Emotionslose Mexikaner
Legen wir also los und brechen gleich einmal eine Lanze für die Arbeit deutscher Synchronisationsstudios. Denn eines ist auch klar: Wer schon mal die lieblosen Synchronisationen in manch anderen Ländern genießen durfte, merkt erst, was für ein Glück wir hier haben. Besonders schmerzhaft ist mir eine Busfahrt in Mexiko im Gedächtnis geblieben, wo die Dialoge eines US-Films von unglaublich gelangweilten Sprechern abgelesen wurden. Machte es zwar einfacher das Spanisch zu verstehen aber mit emotionalem Entertainment hatte das nicht mehr viel zu tun. In Polen und Russland spricht sogar oft ein Sprecher alle Rollen – da schaue ich dann doch mit einem erleichterten Seufzen auf meinen Personalausweis.

Technisch ist die Arbeit der deutschen Synchronstudios (wohlgemerkt, ich fokussiere mich hier auf die größeren Produktionen) also wirklich gut.
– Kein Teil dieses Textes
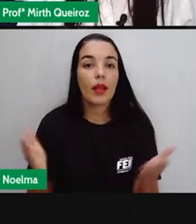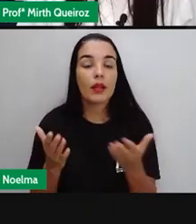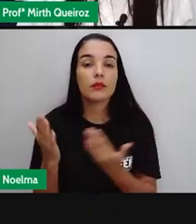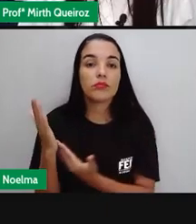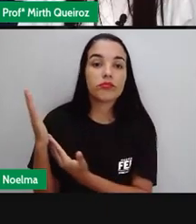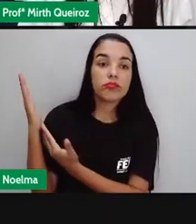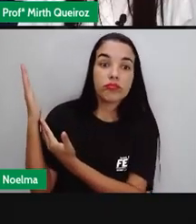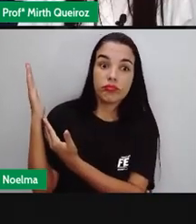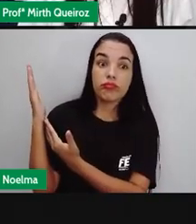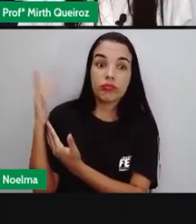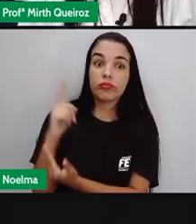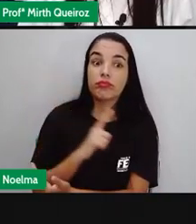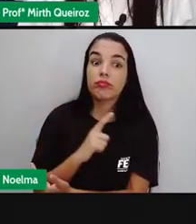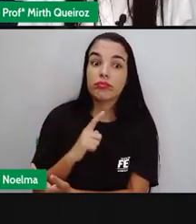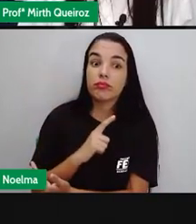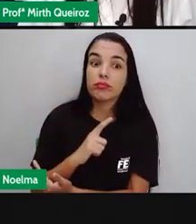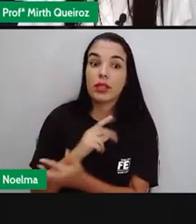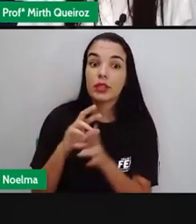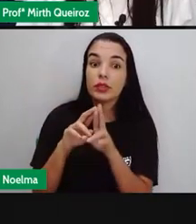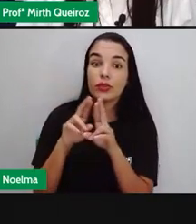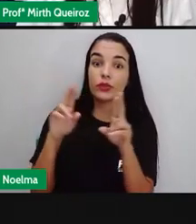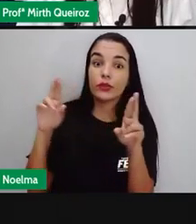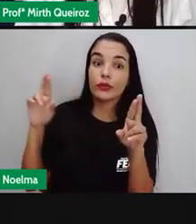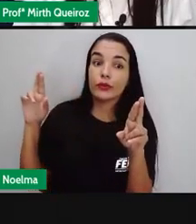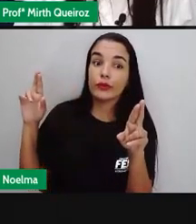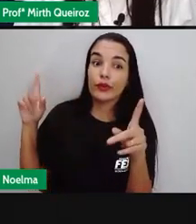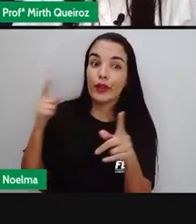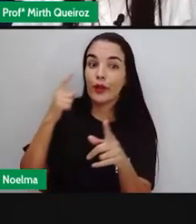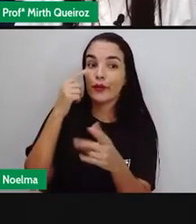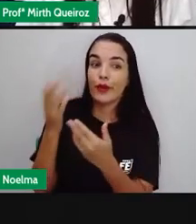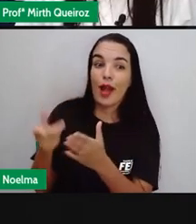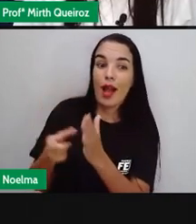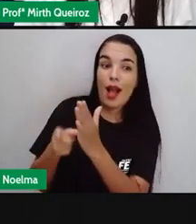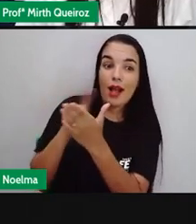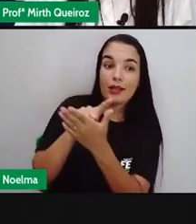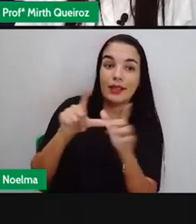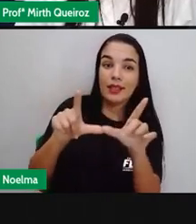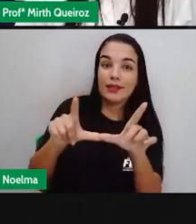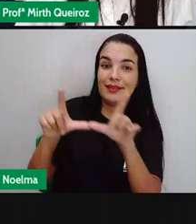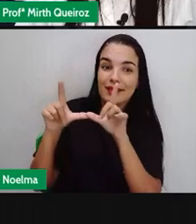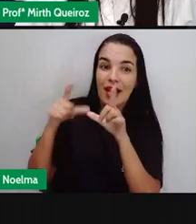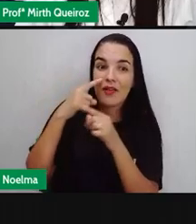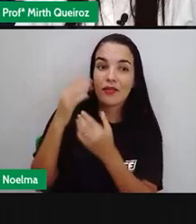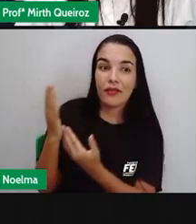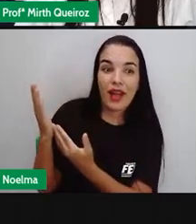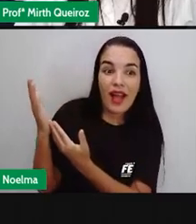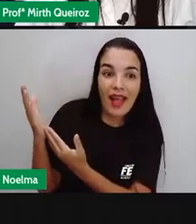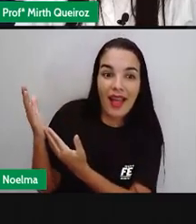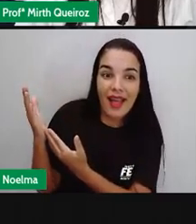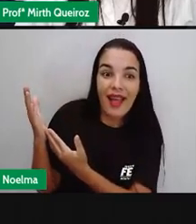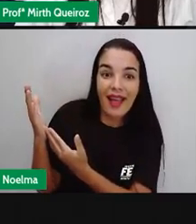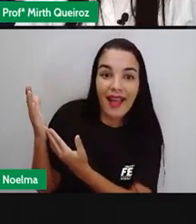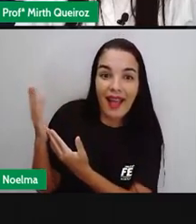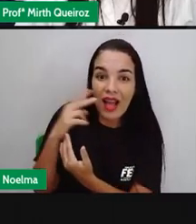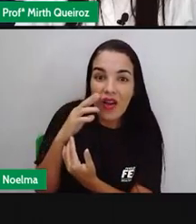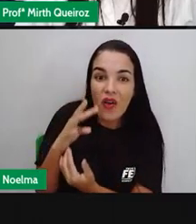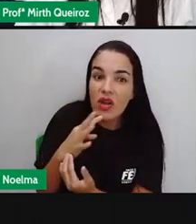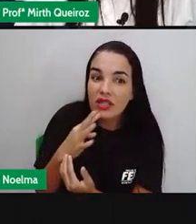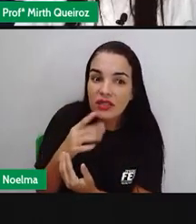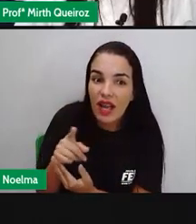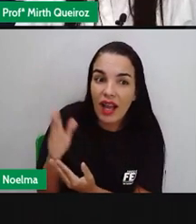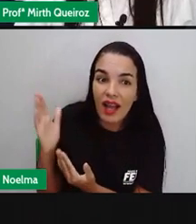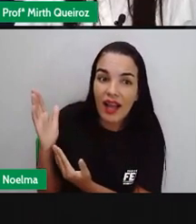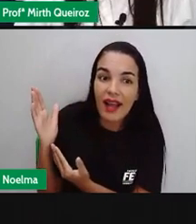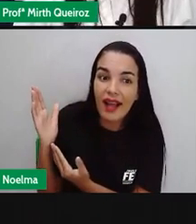Esses instrumentos Eles são muito diferentes Dos outros que você acabou de ver Vocês viram esse aqui, né? Vocês conheciam esses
Ausnahmen bestätigen natürlich die Regel. Ein professionelles Umfeld, bei dem die Beteiligten sich als Künstler verstehen und wirklich daran interessiert sind, ihren Beitrag an einem emotionalen Gesamtkunstwerk zu verrichten. Und wer den oben verlinkten Artikel gelesen hat und mitbekommt, dass aus Sicherheitsgründen diese es sogar manchmal mit geschwärzten Bildern zu tun haben, bei denen sie nur die Lippen der Schauspieler sehen, der weiß deren Arbeit erst richtig zu schätzen. Erst einmal also ein dickes Dankeschön für diese sicher nicht immer einfache Arbeit!

Eine Frage der Bildung
Mit diesen Punkten im Hinterkopf nun also auf in den Kampf. Wobei ein weiterer Aspekt natürlich für diese Diskussion auch noch entscheidend ist. Nämlich, wie gut es überhaupt um die eigenen Fremdsprachenkenntnisse bestellt ist. Vor allem Englisch, da US-Kinofilme in diesem Beitrag am stärksten im Vordergrund stehen. Wer Englisch nicht oder nur rudimentär versteht, hat schließlich nicht einmal eine Wahl. Wir gehen hier also von einem Publikum aus, das Englisch ganz gut versteht. Wobei dieser Punkt später auch noch einmal Thema werden wird.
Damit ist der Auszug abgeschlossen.